At the moment I find that the cards I made in my first year of using Anki haven't been what I know consider to be simple facts.
I frequently delete old cards where when I think they don't make sense anymore.
For example I used to belief that the card: ?(port is red)? with the possible answer Yes and No is simple. ?()? was a shorthand for not having to write the sentence.
Now I find that "port is ?(green/red)?" is much more simple. The ?(X)? gets colored blue to make it stand out to the eye when I see the card. Sister cards:
Starboard is ?(green/red)?
?(starboard/port )? is green
?(starboard/port )? is red
It seems to be very near to the ideal of redundant minimum information chuncks. Formatting might be improved but the information of every card seems close to optimum.

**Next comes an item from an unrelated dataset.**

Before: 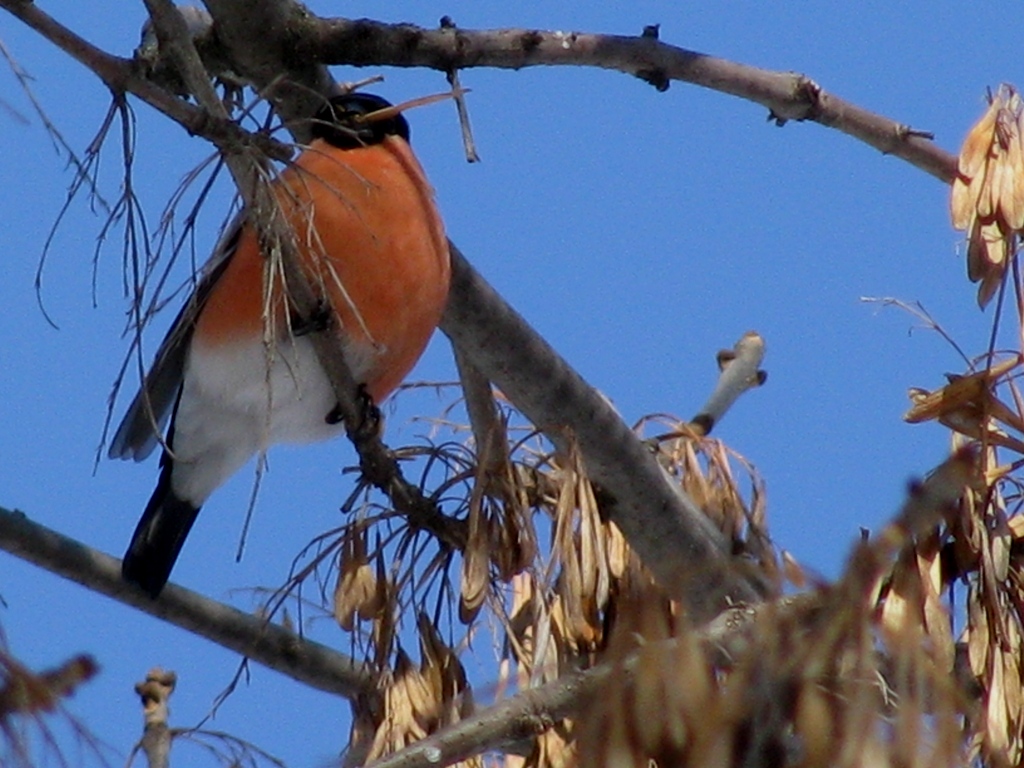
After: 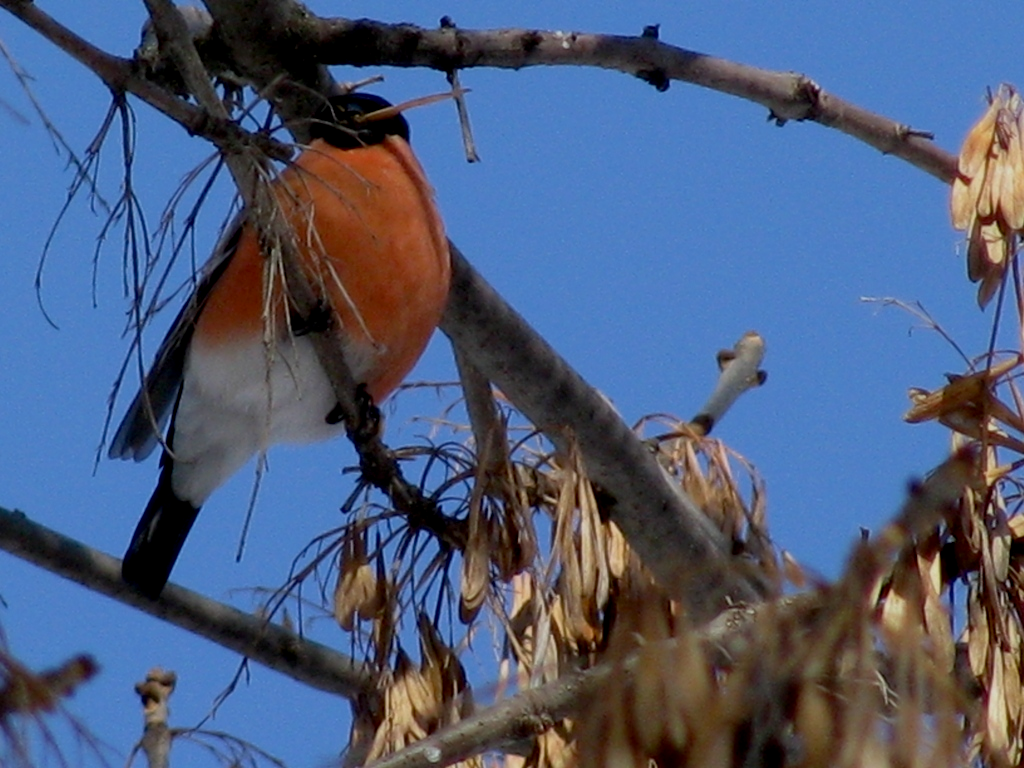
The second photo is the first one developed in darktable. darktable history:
exposure: black level correction 0.006, exposure -0.225 EV, compensate highlight preservation false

It took me years to learn the Zen of making simple Anki cards. Old cards that get badly formatted or represent knowledge that isn't useful get either reformated or deleted.
In the last week I had to relearn the meaning of dative and accusative. I think I probably learned those concepts in school. But I didn't make any Anki cards for it. I forgot that knowledge.
I also lost a lot of French vocubulary. Take animals.
[fr->en] ?(chien/chat/vache/cheval)? means dog
[fr->en] ?(chien/chat/vache/cheval)? means cat
[fr->en] ?(chien/chat/vache/cheval)? means cow
[fr->en] ?(chien/chat/vache/cheval)? means horse
Four very simple cards. I would also make the reverse English to French cards. I could have written them easily to learn French in school. I think a 8 year old might have enough cognitive capacity to write those four cards and learn them. He might have a challenge to learn them and might not be as fast as I'm now when I'm learning them, but they wouldn't provide him trouble.
When it comes to teaching the 8-year-old Anki I would encourage them to write cards in that style that have 2 to 6 choices and that require the user to write down his choice every time when a computer is available. When he uses Anki via a phone of course writing down the words isn't necessary.
If you follow that principle learning languages, learning biology or learning whatever gets a nice game. Seperate the knowledge into groups and put them into Anki.
Research indicates that brainspace isn't limited. On the contary, saving a lot of information in your brain makes it less likely that you will get Alzheimer's. Badly formatted cards that cost time because they get forgotten are a issue brainspace isn't.
This post will be less confusing to English speakers if you replace "backboard" (presumably backformed from the German 'Backbord') with 'port'. :)
Which does raise the etymological question of why English has the Germanic starboard meaning "right, but on a ship" (German Steuerbord, Norwegian styrbord) but not the corresponding "left" - German Backbord, Norwegian babord. What's this "port" stuff?